> **What is being asked**:
This exercise requires an exact output of the listing, images omitted.

> **Data below**:
----

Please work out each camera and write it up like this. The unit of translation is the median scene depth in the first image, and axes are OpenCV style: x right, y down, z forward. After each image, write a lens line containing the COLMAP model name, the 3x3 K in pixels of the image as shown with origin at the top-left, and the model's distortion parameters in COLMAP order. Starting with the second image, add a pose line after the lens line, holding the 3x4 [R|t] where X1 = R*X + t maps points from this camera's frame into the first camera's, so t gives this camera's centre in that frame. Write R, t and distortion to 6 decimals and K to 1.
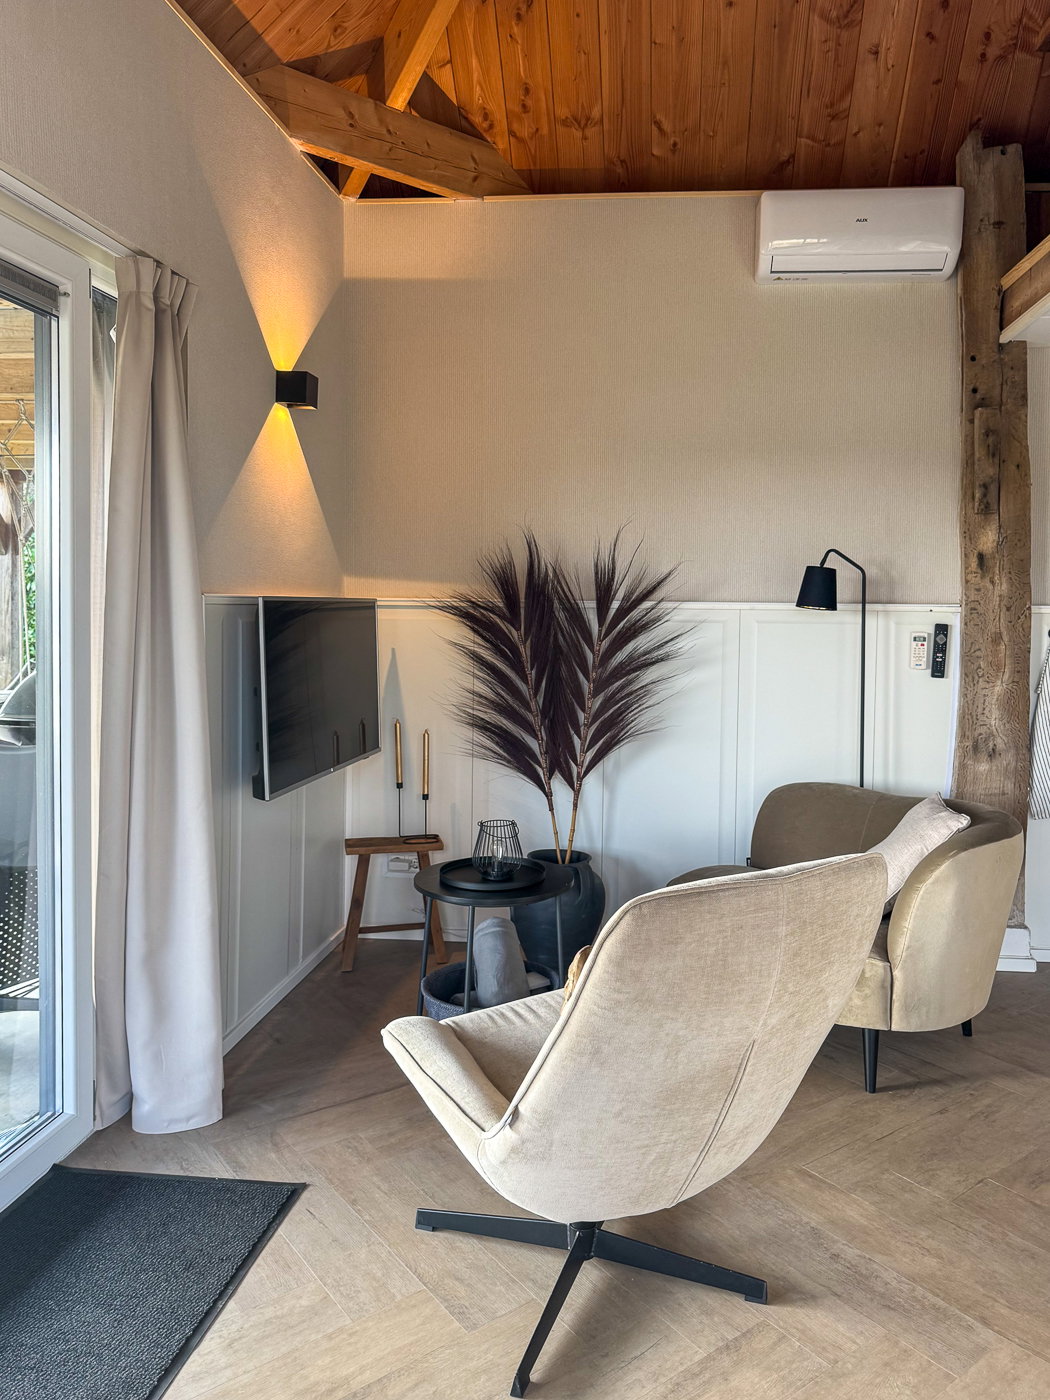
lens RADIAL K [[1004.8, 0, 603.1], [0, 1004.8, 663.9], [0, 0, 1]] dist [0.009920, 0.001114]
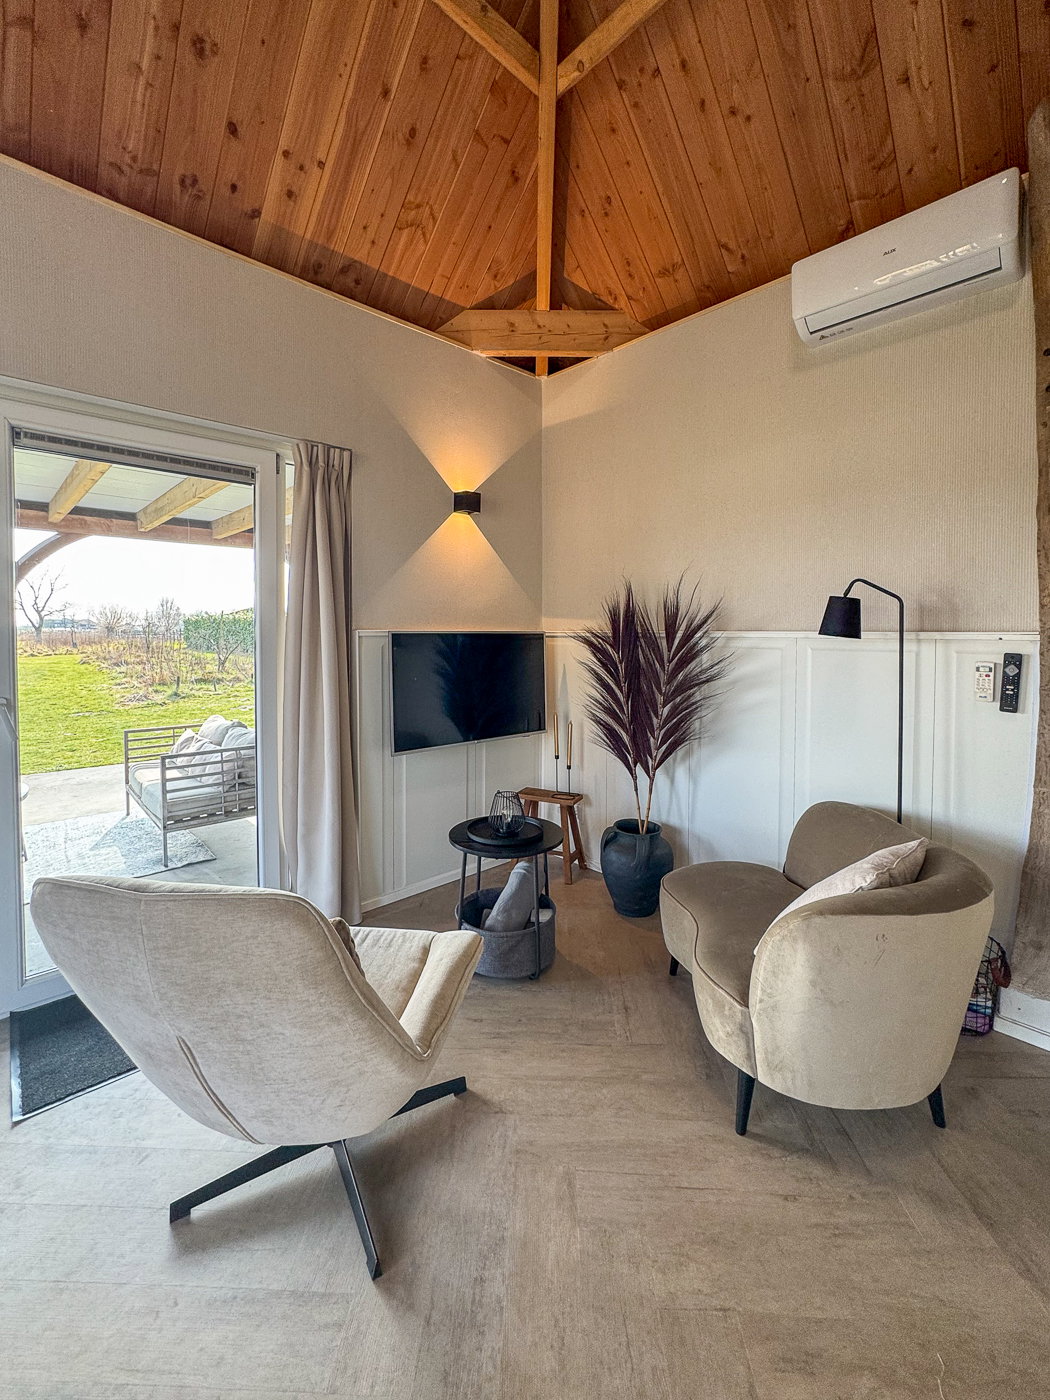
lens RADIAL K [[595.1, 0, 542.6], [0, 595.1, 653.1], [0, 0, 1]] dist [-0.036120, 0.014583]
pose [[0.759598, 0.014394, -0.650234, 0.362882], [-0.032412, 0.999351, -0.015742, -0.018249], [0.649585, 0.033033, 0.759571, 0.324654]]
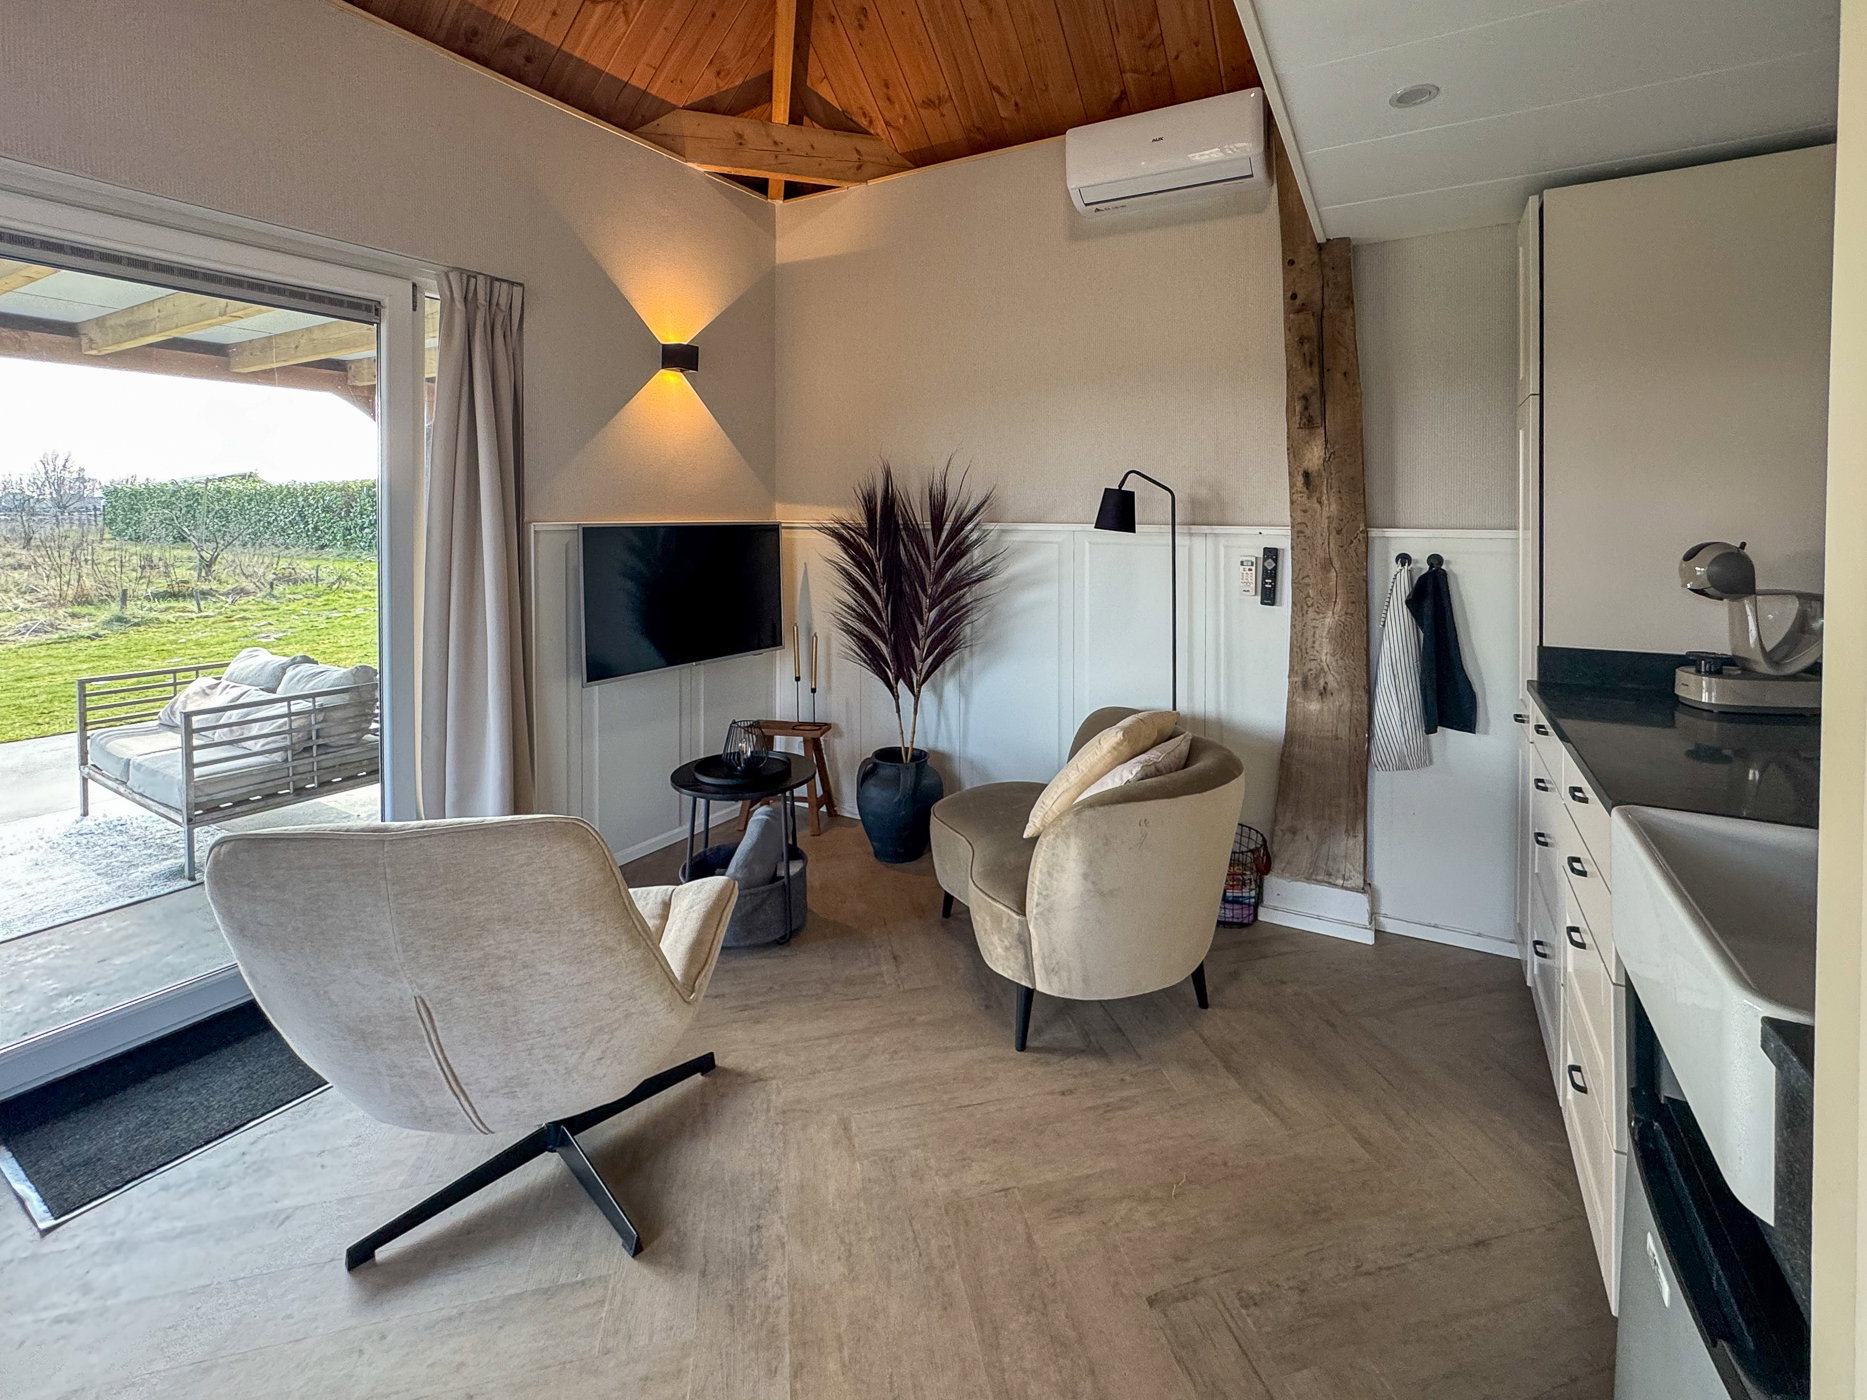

----

> **Response below**:
Please work out each camera and write it up like this. The unit of translation is the median scene depth in the first image, and axes are OpenCV style: x right, y down, z forward. After each image, write a lens line containing the COLMAP model name, the 3x3 K in pixels of the image as shown with origin at the top-left, and the model's distortion parameters in COLMAP order. Starting with the second image, add a pose line after the lens line, holding the 3x4 [R|t] where X1 = R*X + t maps points from this camera's frame into the first camera's, so t gives this camera's centre in that frame. Write R, t and distortion to 6 decimals and K to 1.
lens RADIAL K [[1004.8, 0, 603.1], [0, 1004.8, 663.9], [0, 0, 1]] dist [0.009920, 0.001114]
lens RADIAL K [[595.1, 0, 542.6], [0, 595.1, 653.1], [0, 0, 1]] dist [-0.036120, 0.014583]
pose [[0.759598, 0.014394, -0.650234, 0.362882], [-0.032412, 0.999351, -0.015742, -0.018249], [0.649585, 0.033033, 0.759571, 0.324654]]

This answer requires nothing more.